Pewter emitted a little puff of air. “Every word. She said her mother and father remembered the same thing in the 1940s. It’s happening here again and in Europe. She said tests show certain chemicals in the bees. Well, I bet those chemicals weren’t there in the forties. How can anyone know what goes on in an insect’s brain? Especially humans. They don’t even know what’s going on in their own brains.”

“Aren’t we Mary Sunshine today?” Mrs. Murphy tartly said.

“All I want are a few butterflies. As it is, Harry’s put the bluebird boxes so far from the house. I’m not going all that distance to sit under them.”

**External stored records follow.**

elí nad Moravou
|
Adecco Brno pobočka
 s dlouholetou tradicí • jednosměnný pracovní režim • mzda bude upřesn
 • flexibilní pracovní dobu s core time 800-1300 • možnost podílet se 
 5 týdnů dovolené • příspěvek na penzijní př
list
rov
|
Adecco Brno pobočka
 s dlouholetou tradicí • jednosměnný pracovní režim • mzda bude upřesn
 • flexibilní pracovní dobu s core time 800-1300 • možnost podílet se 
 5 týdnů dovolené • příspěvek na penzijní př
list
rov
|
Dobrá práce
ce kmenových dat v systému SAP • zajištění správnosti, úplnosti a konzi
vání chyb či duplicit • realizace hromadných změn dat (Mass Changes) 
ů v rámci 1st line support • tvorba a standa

“She’d never forgive you if you killed a bluebird or an indigo bunting. I do think she’d reward you if you killed that blue jay that’s been dive-bombing her lately.”

“I will kill that bird if it’s the last thing I do.” Pewter puffed out her magnificent gray chest even further.

“I’ll help you. Hateful. Hateful bird.”

“I just wish she weren’t such a softie, our mom,” Pewter again lamented. “She can’t help it, but you have to admit, Pewts, she’s cool in a crisis.”

“That she is,” the gray cat readily agreed.

•    •    •

Good thing, for Harry at that moment encountered one.

The large meadow ended at a cul-de-sac, the end of Sue and Rick’s property. One could see the edges of an upscale subdivision east of this. The dirt road, which went nowhere, would someday probably be part of another subdivision. For now, the farmer who owned the adjoining acres, a good neighbor, hung on to them. But age was creeping up on him. Sue feared she and her husband wouldn’t have the money to purchase the good pastureland if he sold due to infirmity. The last thing she wanted was a subdivision hard up on her own farm.